## GIVEN ENTRIES
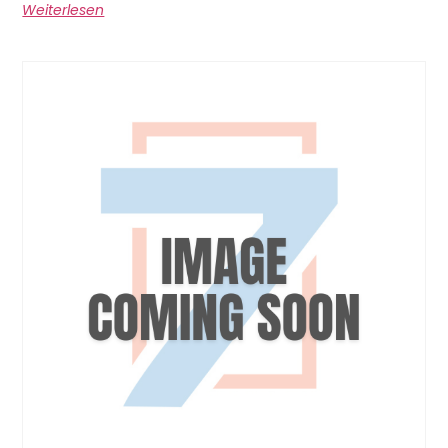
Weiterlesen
* * *
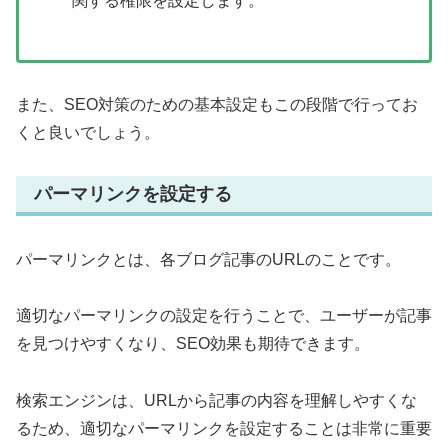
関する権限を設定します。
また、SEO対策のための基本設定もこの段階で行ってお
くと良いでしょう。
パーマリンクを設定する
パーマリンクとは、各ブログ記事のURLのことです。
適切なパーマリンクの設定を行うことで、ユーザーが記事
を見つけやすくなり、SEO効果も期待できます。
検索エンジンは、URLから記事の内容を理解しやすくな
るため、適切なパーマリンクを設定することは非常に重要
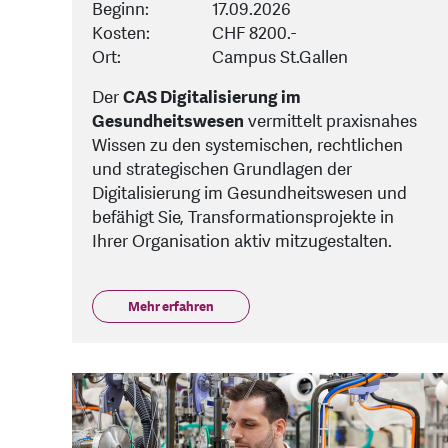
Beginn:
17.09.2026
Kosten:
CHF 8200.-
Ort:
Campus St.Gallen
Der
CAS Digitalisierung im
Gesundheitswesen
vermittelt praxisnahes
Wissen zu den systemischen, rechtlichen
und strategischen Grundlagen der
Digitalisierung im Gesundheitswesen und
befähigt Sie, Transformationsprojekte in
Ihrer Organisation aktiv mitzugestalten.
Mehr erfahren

## EXERCISE PROMPT
Could you reproduce, exactly, every line above from the line with "Ihrer Organisation aktiv mitzugestalten." to the line with "Mehr erfahren", and no other line? Both ends count.

## ANSWER SPACE
Ihrer Organisation aktiv mitzugestalten.
Mehr erfahren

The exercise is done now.